After the third attempt by one of the mergansers to swallow the fish, once again I thought, no way! But as Wayne and Garth would say, “Way!” And although the fourth attempt at swallowing the too big fish seemed as unswallowable as ever, persistence finally paid off and the fish, miraculously, was swallowed! The merganser raised up to flap victoriously, although it was probably as much to help position the fish in its stomach.
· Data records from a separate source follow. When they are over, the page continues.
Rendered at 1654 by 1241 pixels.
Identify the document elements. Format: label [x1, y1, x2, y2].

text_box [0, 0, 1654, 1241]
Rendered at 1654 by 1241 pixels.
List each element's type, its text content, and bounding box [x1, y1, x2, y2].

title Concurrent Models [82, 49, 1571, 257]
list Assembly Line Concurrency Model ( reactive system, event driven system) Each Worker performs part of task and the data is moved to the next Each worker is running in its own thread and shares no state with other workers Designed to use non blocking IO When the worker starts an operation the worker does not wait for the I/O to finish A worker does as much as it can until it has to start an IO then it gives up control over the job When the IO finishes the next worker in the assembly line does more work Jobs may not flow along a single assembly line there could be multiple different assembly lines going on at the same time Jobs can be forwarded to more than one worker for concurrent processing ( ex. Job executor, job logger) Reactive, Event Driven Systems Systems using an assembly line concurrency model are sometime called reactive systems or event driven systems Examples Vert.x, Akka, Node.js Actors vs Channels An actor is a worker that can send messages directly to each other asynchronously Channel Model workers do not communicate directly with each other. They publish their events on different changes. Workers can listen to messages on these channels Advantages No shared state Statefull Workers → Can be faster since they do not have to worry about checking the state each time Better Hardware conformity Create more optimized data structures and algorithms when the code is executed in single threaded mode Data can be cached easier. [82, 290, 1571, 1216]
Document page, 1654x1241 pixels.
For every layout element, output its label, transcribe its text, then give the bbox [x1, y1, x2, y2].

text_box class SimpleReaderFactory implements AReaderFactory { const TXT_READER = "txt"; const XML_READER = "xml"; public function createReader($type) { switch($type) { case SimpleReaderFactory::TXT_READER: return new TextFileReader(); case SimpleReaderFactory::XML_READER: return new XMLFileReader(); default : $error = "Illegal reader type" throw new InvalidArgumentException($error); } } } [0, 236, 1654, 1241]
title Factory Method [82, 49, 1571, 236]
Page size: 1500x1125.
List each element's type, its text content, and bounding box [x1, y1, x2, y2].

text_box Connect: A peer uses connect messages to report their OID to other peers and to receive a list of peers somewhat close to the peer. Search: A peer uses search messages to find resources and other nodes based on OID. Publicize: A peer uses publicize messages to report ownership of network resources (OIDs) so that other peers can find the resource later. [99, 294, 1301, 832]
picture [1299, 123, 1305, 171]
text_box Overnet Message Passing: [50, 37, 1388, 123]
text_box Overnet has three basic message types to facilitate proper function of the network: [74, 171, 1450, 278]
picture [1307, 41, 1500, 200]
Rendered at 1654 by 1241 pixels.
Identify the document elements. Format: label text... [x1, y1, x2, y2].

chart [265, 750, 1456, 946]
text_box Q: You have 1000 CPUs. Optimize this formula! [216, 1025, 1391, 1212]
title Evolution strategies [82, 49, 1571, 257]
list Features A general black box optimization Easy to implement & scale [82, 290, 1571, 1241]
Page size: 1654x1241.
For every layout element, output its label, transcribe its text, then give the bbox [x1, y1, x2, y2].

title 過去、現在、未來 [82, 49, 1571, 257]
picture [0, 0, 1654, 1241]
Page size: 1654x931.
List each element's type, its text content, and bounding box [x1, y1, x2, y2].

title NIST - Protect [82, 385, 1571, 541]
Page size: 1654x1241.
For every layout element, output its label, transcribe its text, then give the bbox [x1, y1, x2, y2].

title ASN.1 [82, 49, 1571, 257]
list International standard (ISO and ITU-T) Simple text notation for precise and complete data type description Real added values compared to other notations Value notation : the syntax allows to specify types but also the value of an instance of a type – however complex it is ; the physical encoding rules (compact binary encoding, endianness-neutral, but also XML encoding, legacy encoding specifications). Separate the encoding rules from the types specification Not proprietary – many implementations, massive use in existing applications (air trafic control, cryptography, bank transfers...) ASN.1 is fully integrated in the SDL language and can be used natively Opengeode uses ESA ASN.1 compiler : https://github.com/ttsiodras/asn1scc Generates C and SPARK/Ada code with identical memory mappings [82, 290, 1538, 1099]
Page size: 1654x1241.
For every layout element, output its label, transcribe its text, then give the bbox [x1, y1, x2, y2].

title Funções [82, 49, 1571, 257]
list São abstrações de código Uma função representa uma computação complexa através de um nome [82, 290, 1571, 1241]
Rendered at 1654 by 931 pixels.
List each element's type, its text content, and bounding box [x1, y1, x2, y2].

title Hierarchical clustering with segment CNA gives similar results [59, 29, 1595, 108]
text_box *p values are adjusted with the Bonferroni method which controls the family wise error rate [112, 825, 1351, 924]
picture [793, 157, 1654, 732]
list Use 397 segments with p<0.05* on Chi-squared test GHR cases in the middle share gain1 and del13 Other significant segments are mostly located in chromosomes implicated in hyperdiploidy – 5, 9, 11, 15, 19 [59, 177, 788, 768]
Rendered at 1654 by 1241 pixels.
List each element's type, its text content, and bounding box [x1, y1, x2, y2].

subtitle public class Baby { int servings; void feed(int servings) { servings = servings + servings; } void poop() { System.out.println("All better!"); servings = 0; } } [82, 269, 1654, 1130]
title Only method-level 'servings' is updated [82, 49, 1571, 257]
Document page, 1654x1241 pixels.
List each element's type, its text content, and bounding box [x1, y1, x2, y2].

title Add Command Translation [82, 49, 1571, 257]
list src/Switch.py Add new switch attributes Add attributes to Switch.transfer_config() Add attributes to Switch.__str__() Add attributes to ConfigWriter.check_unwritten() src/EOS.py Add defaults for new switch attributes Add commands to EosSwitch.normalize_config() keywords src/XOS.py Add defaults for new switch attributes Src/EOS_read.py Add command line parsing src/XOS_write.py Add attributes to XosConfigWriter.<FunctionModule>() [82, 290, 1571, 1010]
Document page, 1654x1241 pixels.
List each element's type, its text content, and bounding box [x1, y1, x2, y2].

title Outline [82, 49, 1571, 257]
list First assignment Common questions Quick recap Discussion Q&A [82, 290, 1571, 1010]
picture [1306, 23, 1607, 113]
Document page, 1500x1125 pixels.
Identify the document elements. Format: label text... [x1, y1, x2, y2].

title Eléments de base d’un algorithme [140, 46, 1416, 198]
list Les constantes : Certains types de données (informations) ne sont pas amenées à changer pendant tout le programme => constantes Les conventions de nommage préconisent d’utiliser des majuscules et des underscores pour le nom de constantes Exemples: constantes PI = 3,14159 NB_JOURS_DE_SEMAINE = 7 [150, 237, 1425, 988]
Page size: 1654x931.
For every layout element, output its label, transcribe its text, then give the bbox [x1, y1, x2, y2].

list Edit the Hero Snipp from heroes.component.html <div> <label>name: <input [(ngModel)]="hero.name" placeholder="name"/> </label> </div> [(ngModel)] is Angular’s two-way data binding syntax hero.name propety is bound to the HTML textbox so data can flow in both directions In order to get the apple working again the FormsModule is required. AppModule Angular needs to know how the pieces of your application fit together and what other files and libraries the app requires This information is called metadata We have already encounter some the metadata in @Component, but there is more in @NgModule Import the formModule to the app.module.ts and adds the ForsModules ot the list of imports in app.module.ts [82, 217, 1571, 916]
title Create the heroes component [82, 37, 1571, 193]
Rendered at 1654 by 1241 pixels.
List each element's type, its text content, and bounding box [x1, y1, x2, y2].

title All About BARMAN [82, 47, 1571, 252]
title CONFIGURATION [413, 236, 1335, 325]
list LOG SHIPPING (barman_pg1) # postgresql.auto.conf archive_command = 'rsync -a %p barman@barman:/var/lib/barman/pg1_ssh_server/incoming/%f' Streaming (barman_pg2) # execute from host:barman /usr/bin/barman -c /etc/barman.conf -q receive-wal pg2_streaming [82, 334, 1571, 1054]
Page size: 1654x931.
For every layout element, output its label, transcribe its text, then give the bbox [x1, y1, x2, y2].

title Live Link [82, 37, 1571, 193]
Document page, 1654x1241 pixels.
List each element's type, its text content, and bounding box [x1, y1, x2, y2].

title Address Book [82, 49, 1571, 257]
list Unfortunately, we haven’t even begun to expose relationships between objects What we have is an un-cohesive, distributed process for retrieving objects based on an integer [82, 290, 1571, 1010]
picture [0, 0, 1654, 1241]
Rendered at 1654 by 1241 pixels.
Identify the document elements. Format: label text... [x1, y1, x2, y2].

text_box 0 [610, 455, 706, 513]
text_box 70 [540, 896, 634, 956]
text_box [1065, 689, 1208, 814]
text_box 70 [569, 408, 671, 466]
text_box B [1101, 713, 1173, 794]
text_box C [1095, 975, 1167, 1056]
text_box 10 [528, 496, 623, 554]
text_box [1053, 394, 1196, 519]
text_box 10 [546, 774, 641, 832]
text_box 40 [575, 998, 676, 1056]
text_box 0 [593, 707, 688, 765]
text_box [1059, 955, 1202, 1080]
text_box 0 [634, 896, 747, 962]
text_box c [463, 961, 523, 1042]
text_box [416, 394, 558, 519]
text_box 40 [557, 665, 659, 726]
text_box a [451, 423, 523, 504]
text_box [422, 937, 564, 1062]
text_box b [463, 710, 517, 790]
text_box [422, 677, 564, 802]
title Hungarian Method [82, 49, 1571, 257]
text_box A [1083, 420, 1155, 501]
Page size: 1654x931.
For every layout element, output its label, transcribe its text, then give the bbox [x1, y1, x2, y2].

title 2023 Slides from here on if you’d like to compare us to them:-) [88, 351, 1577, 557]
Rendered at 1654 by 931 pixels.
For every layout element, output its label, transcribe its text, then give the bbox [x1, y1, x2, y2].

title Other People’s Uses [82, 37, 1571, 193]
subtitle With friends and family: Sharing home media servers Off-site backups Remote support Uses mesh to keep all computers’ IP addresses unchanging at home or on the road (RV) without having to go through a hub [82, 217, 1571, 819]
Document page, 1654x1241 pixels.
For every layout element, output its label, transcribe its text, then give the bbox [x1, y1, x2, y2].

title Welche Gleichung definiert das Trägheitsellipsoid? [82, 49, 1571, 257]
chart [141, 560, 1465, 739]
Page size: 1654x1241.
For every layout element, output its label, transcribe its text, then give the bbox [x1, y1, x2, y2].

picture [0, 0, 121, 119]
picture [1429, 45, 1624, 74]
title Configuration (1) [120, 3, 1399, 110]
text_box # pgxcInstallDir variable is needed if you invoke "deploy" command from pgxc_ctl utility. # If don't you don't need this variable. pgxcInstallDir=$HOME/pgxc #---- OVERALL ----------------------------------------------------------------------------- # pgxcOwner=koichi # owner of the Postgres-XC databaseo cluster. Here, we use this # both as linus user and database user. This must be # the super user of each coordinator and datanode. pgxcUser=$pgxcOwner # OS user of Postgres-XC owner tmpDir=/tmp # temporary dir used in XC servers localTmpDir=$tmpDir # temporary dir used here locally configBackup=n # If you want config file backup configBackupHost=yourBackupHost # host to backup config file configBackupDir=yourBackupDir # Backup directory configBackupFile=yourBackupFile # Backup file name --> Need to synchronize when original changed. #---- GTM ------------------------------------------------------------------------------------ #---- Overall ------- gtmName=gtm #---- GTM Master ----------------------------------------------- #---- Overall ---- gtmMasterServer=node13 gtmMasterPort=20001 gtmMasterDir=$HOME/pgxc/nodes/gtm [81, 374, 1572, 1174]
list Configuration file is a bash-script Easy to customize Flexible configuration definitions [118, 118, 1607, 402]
Time and time again I have hoped and tried to get close enough to get some pleasing photos of wintering Common Mergansers, but they were always just a little too far away to get good detailed images. This is essentially true for almost all interactions with this species of specialized ducks. Unlike most other ducks, mergansers primarily eat fish, and lacking the large flat bills of most ducks, their thin bills lined with serrated tooth-like edges allow them to more easily catch and hold fish – usually small fish. Fish are caught underwater with the mergansers swimming quickly in pursuit of fish, usually minnow-sized.
Taking and sharing a series of photos can be especially fulfilling.
Many people wouldn’t initially identify a merganser as a duck, and the species probably has many qualities that would lead beginners to imagine they were looking at a loon or large grebe-like waterbird – and in some ways they resemble loons or large grebes – but all mergansers are indeed specialized ducks.
Important aspects of bird photography include documenting birds, bird behavior, and taking action photographs – all of which are included in this article. A documentary series of photos is always compelling, and offers detailed looks at how the action takes place. Cameras are important birding tools, and they can be our most important birding equipment of all. And you never know when an interesting activity will transpire before you – or a rare bird will suddenly appear for you to document. Good luck!